De acordo com o titular do Juizado de Violência Doméstica e Familiar contra a Mulher de Nova Iguaçu-Mesquita, juiz Octávio Chagas de Araújo Teixeira, o objetivo é coibir o número de reincidência e estimular o rompimento do comportamento agressivo com o auxílio de uma equipe técnica composta por psicólogos e assistentes sociais:
- A metodologia é baseada em reflexões sobre assuntos que funcionam como gatilhos para a violência. Abordamos sobre a ausência de empatia, falta de diálogo, sentimentos como a raiva, desnaturalização da violência doméstica, desconstrução da masculinidade tóxica, por exemplo. Além disso, falamos sobre conceito de gênero, que desencadeia outros temas como orientação sexual, identidade de gênero e homofobia, e a violência de gênero, tópico no qual trabalhamos a inversão de papéis sociais – informa o magistrado.
Os autores da violência doméstica são encaminhados por determinação judicial. A partir daí, eles passam por uma entrevista preliminar com o objetivo de levantar o perfil socioeconômico, demandas e necessidades. Após essa identificação, o encaminhamento é feito. De acordo com o magistrado, em um primeiro momento o homem apresenta, em geral, resistência em participar das aulas.
- O agressor inicia o curso desconfiado e aos poucos vai mudando de comportamento até encontrar uma alternativa que não seja a violência. A mudança é consequência da forma respeitosa com a qual é recebido e tratado durante todos os encontros. Lembrando que não é porque são acolhidos que não serão responsabilizados – ressalta.
Joelma Perruti, psicóloga da equipe multidisciplinar do Juizado de Violência Doméstica de Nova Iguaçu-Mesquita, aborda desde 2012 nas aulas as razões pelas quais o marido não pode agredir uma mulher. Ela desenvolve um trabalho de reflexão através de temas relacionados à violência doméstica de acordo com o perfil do grupo, que tem a faixa etária entre 25 e 50 anos.
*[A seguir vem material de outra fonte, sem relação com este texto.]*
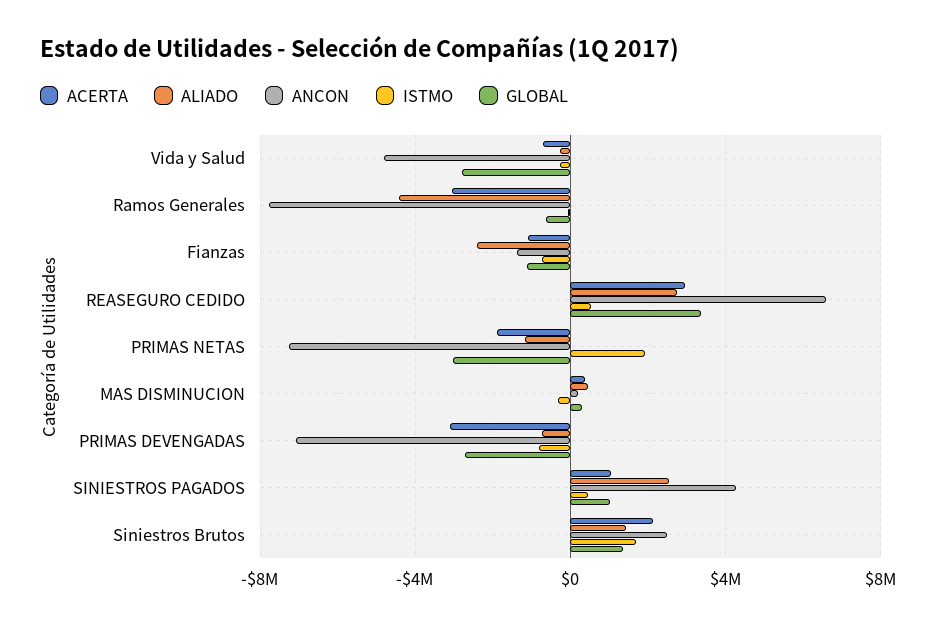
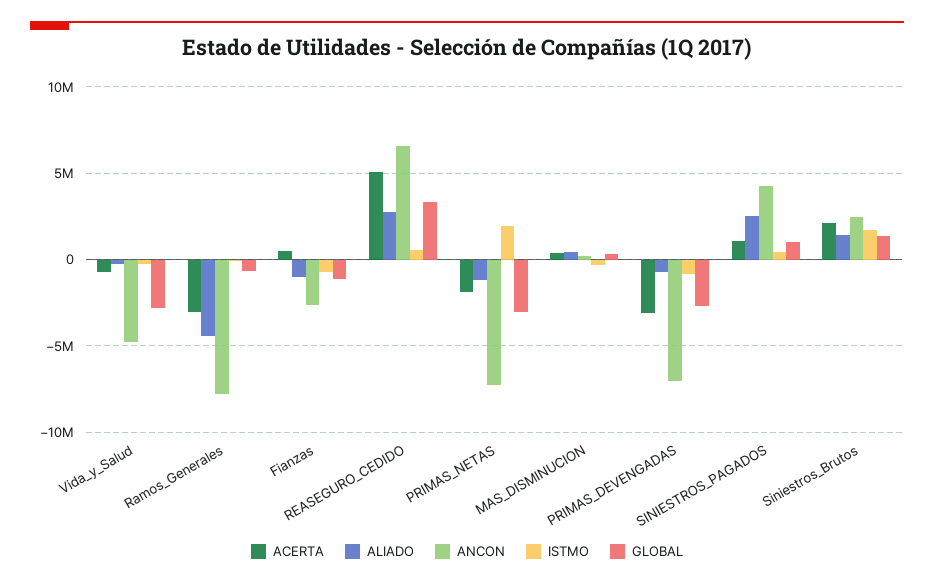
ACERTA, Fianzas: -1000000 -> 500000
ALIADO, Fianzas: -2500000 -> -1000000
ANCON, Fianzas: -1500000 -> -2500000
ACERTA, REASEGURO CEDIDO: 3000000 -> 5000000

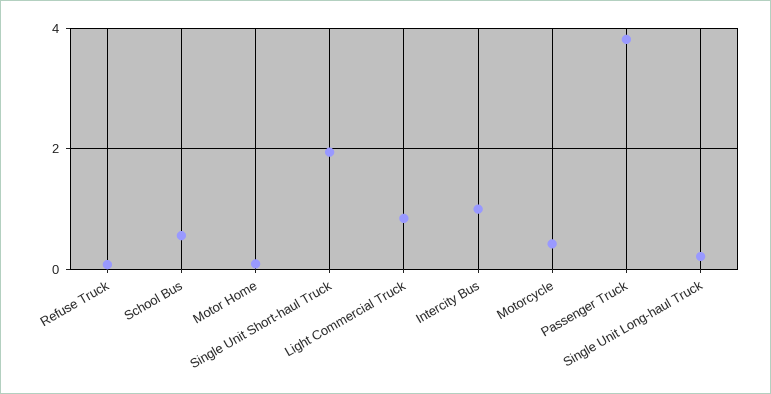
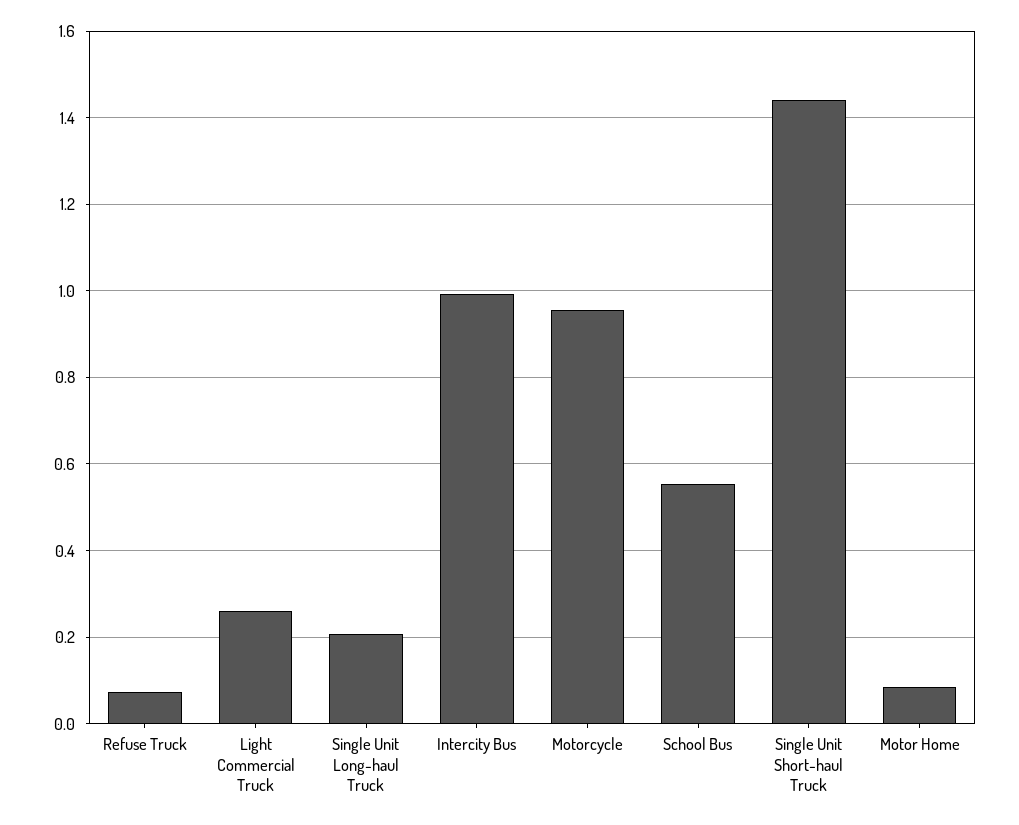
Single Unit Short-haul Truck: 2 -> 1.44
Light Commercial Truck: 0.8 -> 0.26
Motorcycle: 0.4 -> 0.96
Passenger Truck: 3.8 -> none

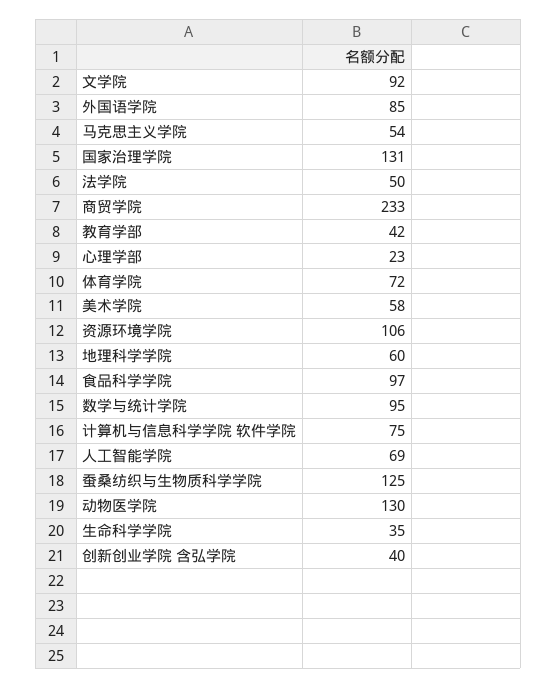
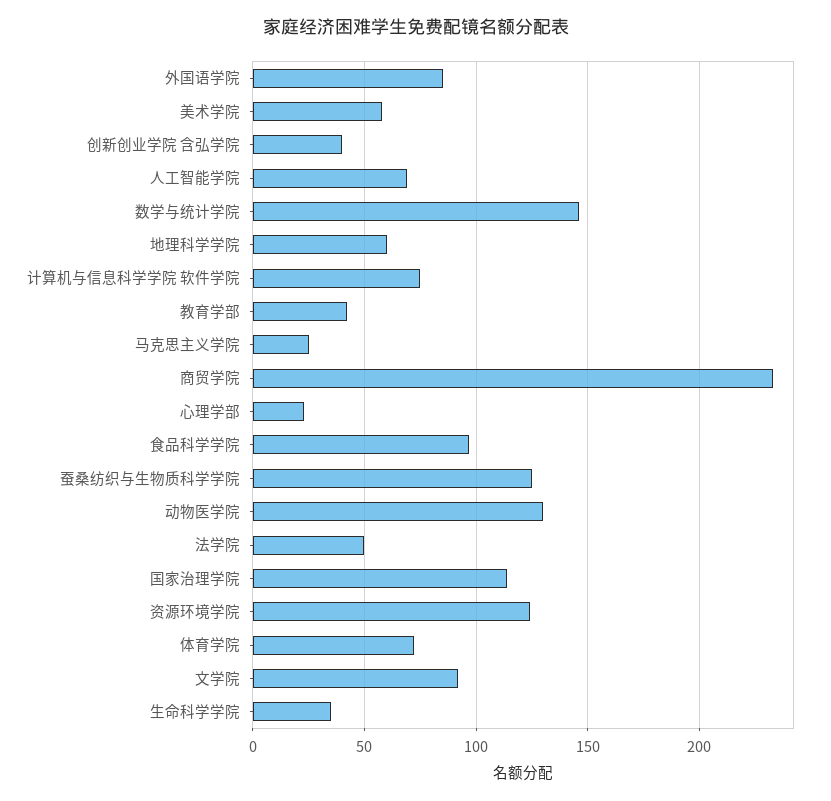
马克思主义学院: 54 -> 25
国家治理学院: 131 -> 115
资源环境学院: 106 -> 125
数学与统计学院: 95 -> 145

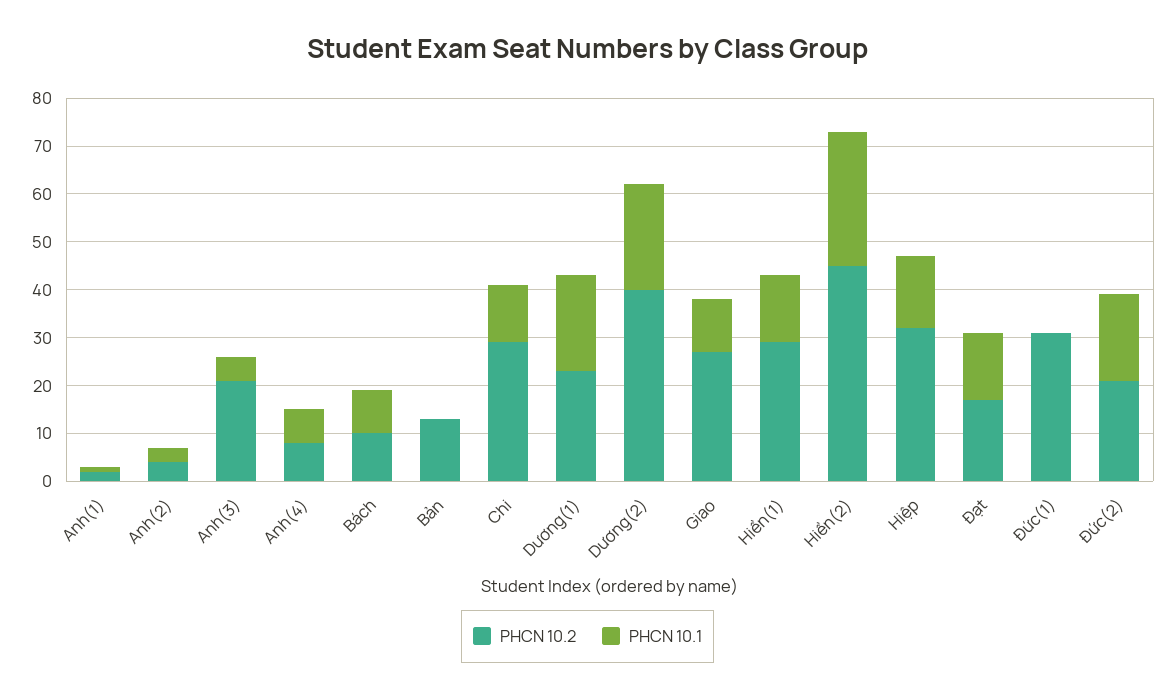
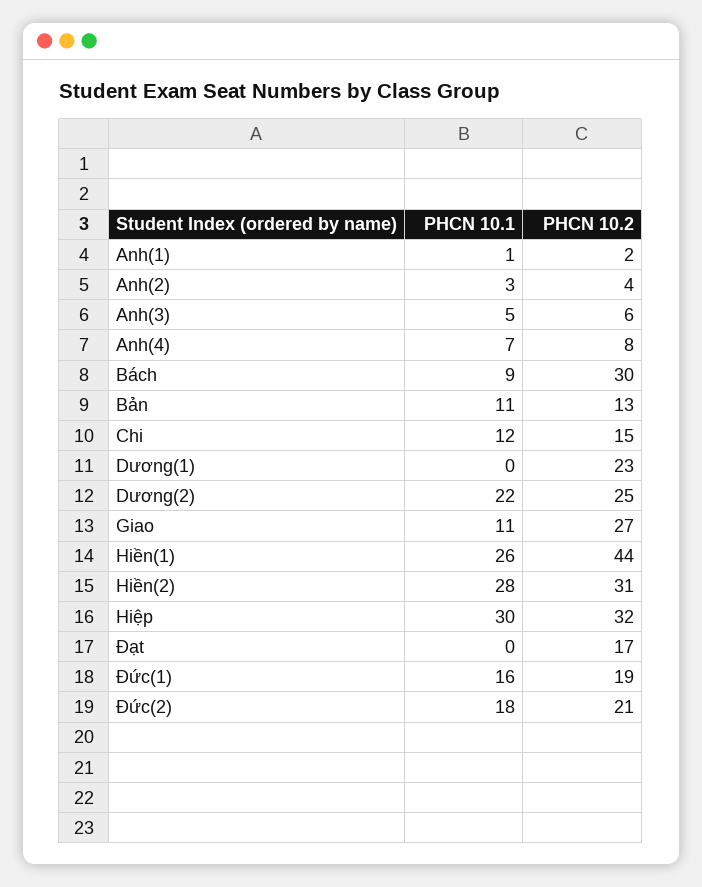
PHCN 10.2, Anh(3): 20 -> 6
PHCN 10.2, Bách: 10 -> 30
PHCN 10.1, Bản: 0 -> 11
PHCN 10.2, Chi: 30 -> 15
PHCN 10.1, Dương(1): 20 -> 0
PHCN 10.2, Dương(2): 40 -> 25
PHCN 10.2, Hiền(1): 30 -> 44
PHCN 10.1, Hiền(1): 15 -> 26
PHCN 10.2, Hiền(2): 45 -> 31
PHCN 10.1, Hiệp: 15 -> 30
PHCN 10.1, Đạt: 15 -> 0
PHCN 10.2, Đức(1): 30 -> 19
PHCN 10.1, Đức(1): 0 -> 16

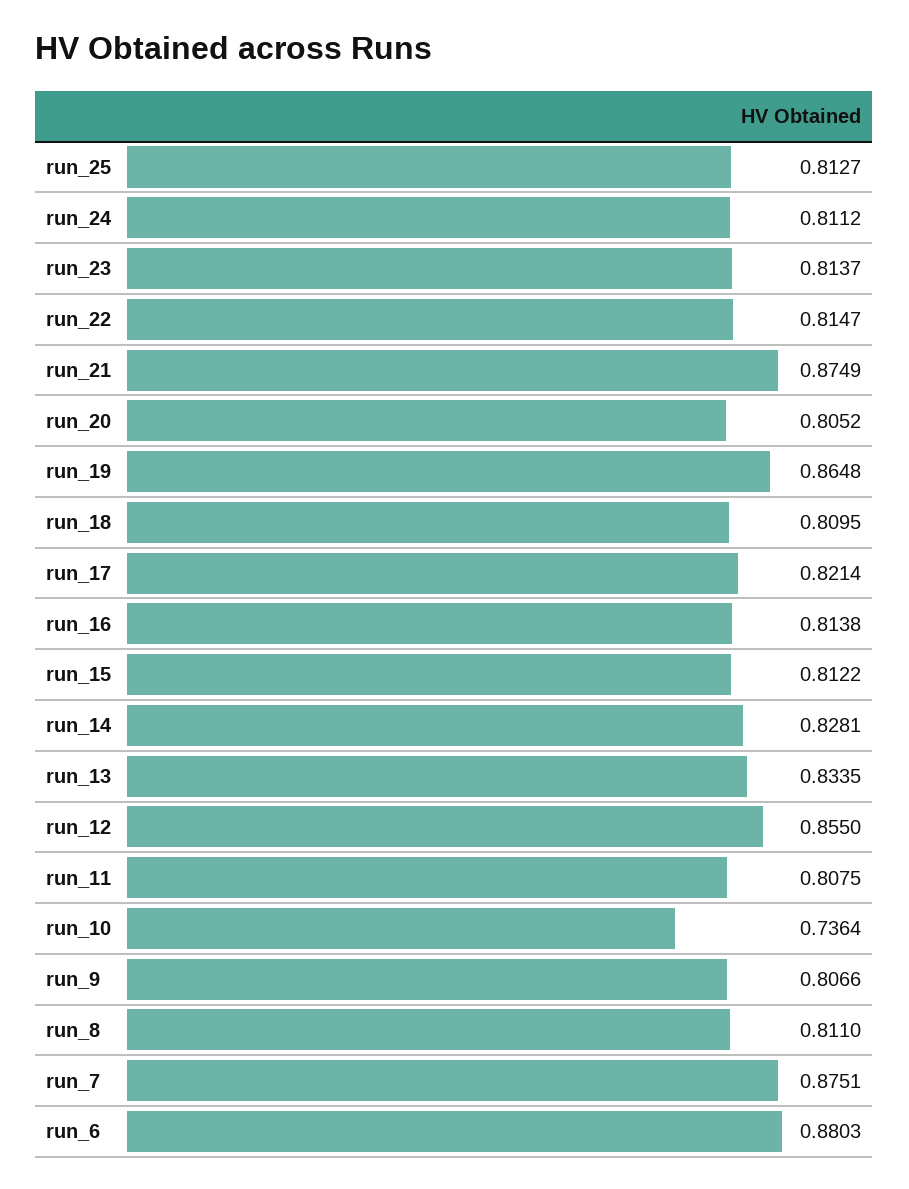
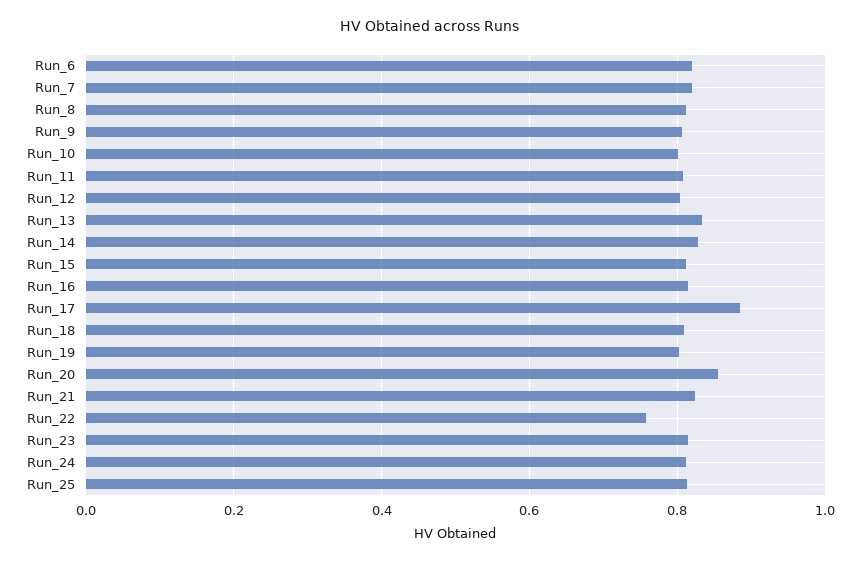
run_22: 0.8147 -> 0.76
run_21: 0.8749 -> 0.82
run_20: 0.8052 -> 0.86
run_19: 0.8648 -> 0.8
run_17: 0.8214 -> 0.88
run_12: 0.855 -> 0.8
run_10: 0.7364 -> 0.8
run_7: 0.8751 -> 0.82
run_6: 0.8803 -> 0.82

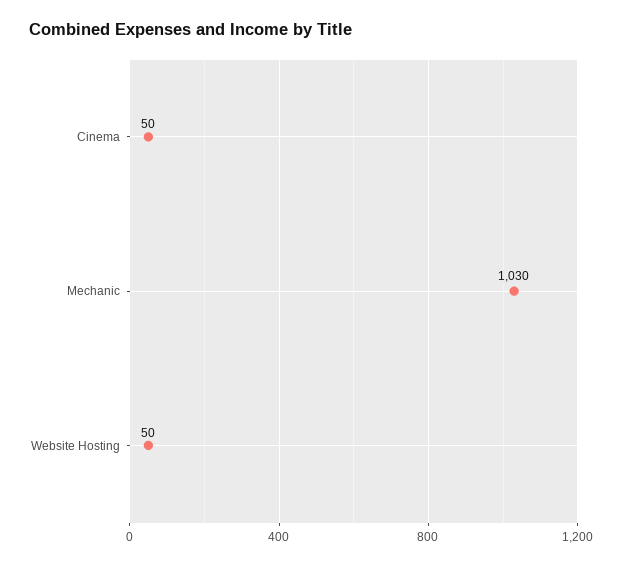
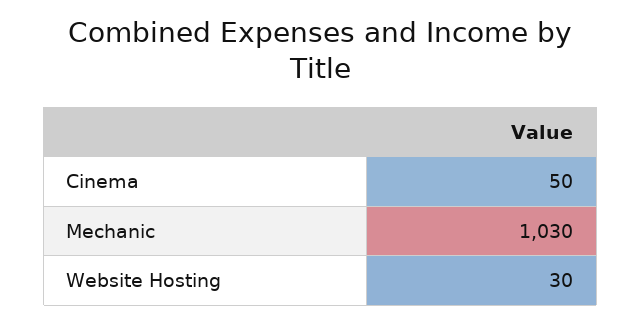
Website Hosting: 50 -> 30

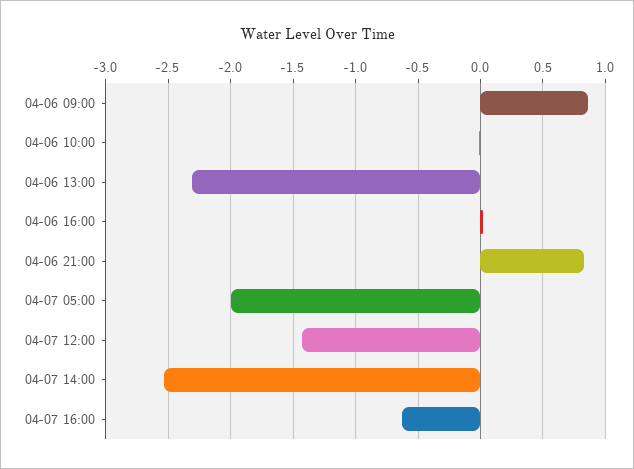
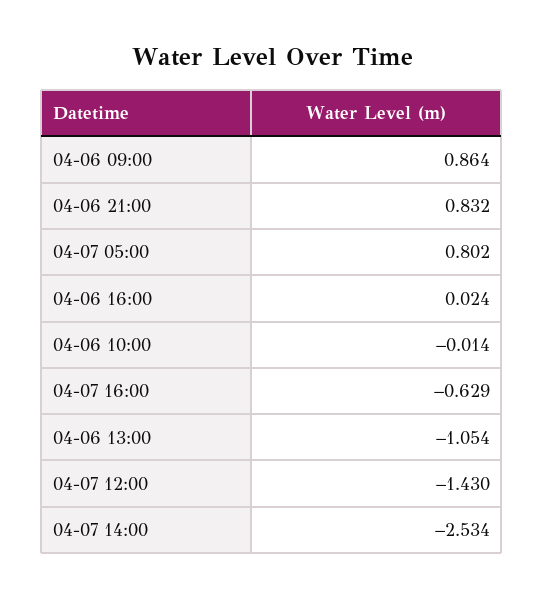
04-06 13:00: -2.3 -> -1.054
04-07 05:00: -2 -> 0.802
- Procuro mostrar o quanto a atitude deles causa dor em uma mulher e que de nenhuma forma a gente tem que passar por violência doméstica. O aluno precisa refletir sobre como ele acha que é visto pelas pessoas e o que ele realmente sente ser. Sempre digo aos participantes: pior do que as discussões, é o tom dessa conversa e o desrespeito à opinião do outro. Não me permito levantar a voz com qualquer um deles e nunca fui desrespeitada. É preciso mostrar a possibilidade discutir, sem nos agredirmos – observa a psicóloga.
Após participar da Escola de Homens, X. aprendeu que qualquer violência contra a mulher é inaceitável.
- Com o curso descobri outras possibilidades de me relacionar sem que não seja através da violência. Graças às aulas consegui melhorar meu comportamento e pretendo, com isso, me aproximar das minhas filhas.
Os Juizados da Violência Doméstica e Familiar contra a Mulher surgiram com a Lei 11.340/06, mais conhecida como "Lei Maria da Penha". Em junho de 2007, o TJRJ inaugurou os dois primeiros Juizados, sendo um no Centro e o outro em Campo Grande. Em virtude da demanda, foram criados núcleos em Jacarepaguá e em Nova Iguaçu.